● **Required action 1**:
Reproduce the passage on cherubim word for word, everything from "The good news" down to "come to an end.".
● **Required action 2**:
According to the passage on cherubim, what did the LORD God place on the east side of the Garden of Eden?
● **Required action 3**:
Carry the passage on cherubim forward from its last sentence.

+++ Selected passage +++

Cherubim
Genesis 3:22-24
When the person we love is dying of cancer we pray for healing. We pray fervently. But even if God grants a miraculous healing, what then? Do we dare to ask for ten more years of health? Twenty? What about a hundred?
How long do we want this kind of life prolonged? For how long do we want God shuffling around these cursed conditions? Is it just a case of ‘holding back the tide’ of death and decay for a little while longer? Or does the LORD have something better for us?
The good news is that God is not reduced to “postponing the inevitable.” He’s into resurrection. He’s not much into death deferral. He’s into death-destroyed.
So because of this He needs to close off our attempts at “making the best of a bad situation.” Once humanity opens the door to death and chaos, He bars the door to eternal life. Because this kind of life must come to an end.
And the LORD God said, “The man has now become like one of us, knowing good and evil. He must not be allowed to reach out his hand and take also from the tree of life and eat, and live for ever.” So the LORD God banished him from the Garden of Eden to work the ground from which he had been taken. After he drove the man out, he placed on the east side of the Garden of Eden cherubim and a flaming sword flashing back and forth to guard the way to the tree of life. (Genesis 3:22-24)
Our future will not be a perpetual life-in-defiance-of-God. God saves us from that by barring fallen humanity from the tree of life. He draws a line under this kind of human life. It will end in death. And He makes sure of that by guarding Eden with creatures far stronger than us – cherubim.
What do you picture when you think of cherubim? What is it to be cherubic? Or angel-faced?

+++ Data shown +++

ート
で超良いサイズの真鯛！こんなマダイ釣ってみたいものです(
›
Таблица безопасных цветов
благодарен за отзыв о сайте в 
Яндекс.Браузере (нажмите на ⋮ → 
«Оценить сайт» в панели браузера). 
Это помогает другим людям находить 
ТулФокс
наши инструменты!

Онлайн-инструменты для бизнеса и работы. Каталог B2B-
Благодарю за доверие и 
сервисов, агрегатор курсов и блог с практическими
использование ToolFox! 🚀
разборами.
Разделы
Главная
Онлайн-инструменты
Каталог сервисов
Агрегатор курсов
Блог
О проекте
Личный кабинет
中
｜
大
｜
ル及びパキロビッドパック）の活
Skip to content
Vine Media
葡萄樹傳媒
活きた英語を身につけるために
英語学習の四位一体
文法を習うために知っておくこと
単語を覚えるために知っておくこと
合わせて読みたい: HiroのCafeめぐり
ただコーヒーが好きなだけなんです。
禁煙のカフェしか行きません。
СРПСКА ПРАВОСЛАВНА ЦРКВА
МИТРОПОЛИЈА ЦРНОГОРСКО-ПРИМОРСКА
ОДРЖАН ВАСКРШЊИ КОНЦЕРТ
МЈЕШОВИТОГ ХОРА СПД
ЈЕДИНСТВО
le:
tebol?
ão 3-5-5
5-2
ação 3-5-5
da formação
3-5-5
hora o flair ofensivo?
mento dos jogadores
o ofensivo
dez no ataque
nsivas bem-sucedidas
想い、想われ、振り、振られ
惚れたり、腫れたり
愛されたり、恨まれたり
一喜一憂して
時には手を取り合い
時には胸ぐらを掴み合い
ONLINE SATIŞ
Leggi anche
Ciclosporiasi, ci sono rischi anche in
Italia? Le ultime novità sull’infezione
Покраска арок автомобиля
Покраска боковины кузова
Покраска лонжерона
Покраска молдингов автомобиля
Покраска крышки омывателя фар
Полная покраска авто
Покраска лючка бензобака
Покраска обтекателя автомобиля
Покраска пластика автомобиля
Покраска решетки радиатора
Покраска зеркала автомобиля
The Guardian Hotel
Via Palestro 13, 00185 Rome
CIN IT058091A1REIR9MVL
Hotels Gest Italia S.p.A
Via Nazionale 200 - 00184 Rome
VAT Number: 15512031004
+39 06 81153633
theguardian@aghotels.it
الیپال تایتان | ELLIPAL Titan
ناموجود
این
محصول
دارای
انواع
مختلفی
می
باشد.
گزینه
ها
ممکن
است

+++
+++ Data shown +++

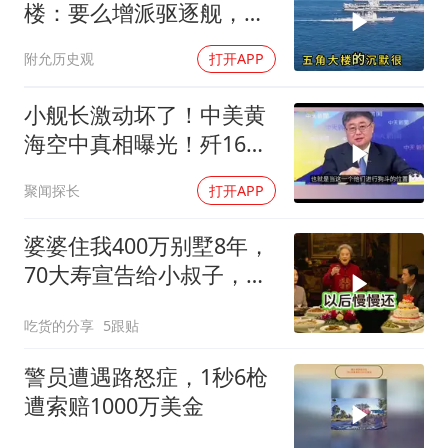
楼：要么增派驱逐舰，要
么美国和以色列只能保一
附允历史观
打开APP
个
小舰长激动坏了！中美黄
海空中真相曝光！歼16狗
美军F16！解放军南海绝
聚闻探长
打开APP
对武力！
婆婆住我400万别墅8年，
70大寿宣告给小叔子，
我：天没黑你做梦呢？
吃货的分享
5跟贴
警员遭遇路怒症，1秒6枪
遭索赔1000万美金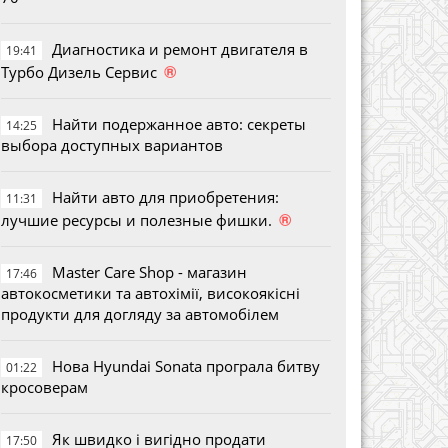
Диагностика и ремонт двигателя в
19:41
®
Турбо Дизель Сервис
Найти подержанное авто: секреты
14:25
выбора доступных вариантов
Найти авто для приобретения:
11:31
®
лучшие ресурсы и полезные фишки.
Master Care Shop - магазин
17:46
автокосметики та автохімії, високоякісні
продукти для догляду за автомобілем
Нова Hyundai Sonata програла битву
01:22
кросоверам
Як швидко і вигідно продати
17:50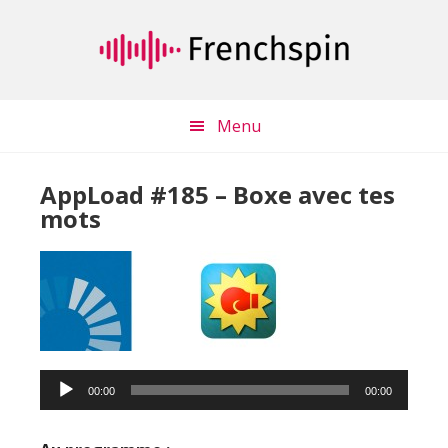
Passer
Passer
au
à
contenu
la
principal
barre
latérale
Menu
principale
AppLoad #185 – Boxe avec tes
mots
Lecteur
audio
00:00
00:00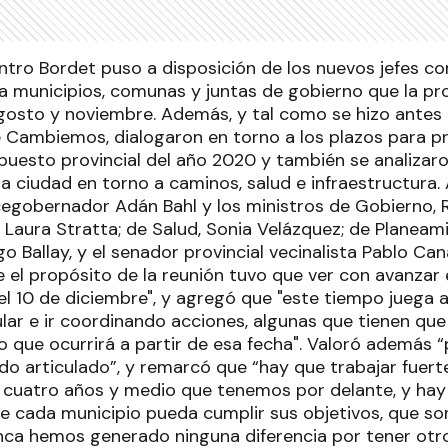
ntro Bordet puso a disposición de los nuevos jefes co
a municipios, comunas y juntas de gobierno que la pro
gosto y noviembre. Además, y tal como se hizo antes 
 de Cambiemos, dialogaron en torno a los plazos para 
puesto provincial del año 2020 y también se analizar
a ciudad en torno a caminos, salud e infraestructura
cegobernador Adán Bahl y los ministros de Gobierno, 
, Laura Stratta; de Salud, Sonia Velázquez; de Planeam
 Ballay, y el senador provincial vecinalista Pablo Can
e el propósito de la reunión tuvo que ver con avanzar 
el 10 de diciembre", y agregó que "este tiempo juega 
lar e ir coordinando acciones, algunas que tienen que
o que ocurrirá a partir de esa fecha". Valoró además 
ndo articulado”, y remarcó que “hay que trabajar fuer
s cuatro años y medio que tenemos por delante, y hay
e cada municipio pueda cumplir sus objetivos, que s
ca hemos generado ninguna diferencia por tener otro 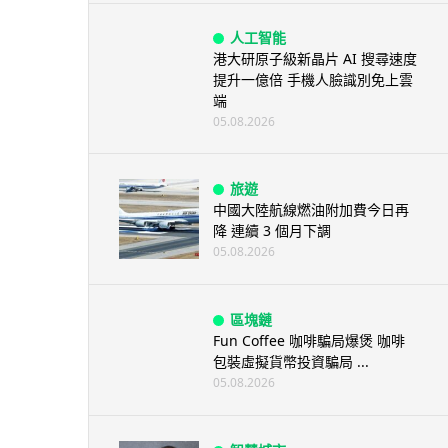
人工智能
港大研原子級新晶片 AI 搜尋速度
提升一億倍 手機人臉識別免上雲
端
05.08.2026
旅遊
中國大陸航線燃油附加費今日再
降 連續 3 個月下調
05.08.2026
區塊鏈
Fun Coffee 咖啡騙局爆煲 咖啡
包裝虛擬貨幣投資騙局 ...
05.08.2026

+++
+++ Data shown +++

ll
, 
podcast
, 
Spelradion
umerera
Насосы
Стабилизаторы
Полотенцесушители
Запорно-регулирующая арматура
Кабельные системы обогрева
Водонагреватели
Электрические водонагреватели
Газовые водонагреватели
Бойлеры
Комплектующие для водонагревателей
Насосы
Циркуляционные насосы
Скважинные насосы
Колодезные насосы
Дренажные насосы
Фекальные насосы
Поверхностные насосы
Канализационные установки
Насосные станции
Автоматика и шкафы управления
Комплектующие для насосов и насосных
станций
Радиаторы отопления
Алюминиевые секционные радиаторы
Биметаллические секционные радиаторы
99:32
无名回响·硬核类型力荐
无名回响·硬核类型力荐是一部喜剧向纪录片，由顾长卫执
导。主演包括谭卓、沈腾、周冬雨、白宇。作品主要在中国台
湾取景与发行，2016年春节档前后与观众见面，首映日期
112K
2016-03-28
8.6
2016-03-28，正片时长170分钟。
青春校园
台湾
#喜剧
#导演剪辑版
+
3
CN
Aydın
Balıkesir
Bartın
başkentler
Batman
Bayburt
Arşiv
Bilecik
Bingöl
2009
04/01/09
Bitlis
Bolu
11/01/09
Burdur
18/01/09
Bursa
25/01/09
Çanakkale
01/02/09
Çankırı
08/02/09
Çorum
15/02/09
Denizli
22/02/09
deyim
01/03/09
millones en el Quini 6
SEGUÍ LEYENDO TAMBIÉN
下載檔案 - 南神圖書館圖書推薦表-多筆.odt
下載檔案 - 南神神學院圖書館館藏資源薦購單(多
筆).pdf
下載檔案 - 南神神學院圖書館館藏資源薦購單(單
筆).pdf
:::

+++

● **Response box 1**:
The good news is that God is not reduced to “postponing the inevitable.” He’s into resurrection. He’s not much into death deferral. He’s into death-destroyed.
So because of this He needs to close off our attempts at “making the best of a bad situation.” Once humanity opens the door to death and chaos, He bars the door to eternal life. Because this kind of life must come to an end.

● **Response box 2**:
Cherubim and a flaming sword flashing back and forth to guard the way to the tree of life.

● **Response box 3**:
Art rarely captures what the Bible describes. When the Bible reports of angelic visitations they usually have to reassure the cowering humans with words like “Don’t be terrified.” Angels are fearful and awesome creatures. And their first mention in the Bible here does not describe them as heavenly eye-candy, but as deadly security-guards.
These armed bouncers will ensure that fallen life will not be eternal life. Adamic life will end. Anyone seeking to regain paradise will have to pass through the cherubim and their fiery sword. Only through death can life be opened up.
The resurrection life for which we hope is not this kind of life prolonged. Instead the LORD Jesus joins us East of Eden and then marches back up the hill to win us immortality. The cross was Jesus passing through the fiery, death-dealing guard and taking the sword into Himself. In this way the old Adam-life is killed.
But Christ, and only Christ, has the strength to pass on through to the other side – to immortal life. And this is the life He offers us. Not an extension of Adam-life with all its disease, decay and despair.
Our hope is not for life-this-side-of-death. We hope for life-the-far-side-of-death – the life that only Jesus can offer.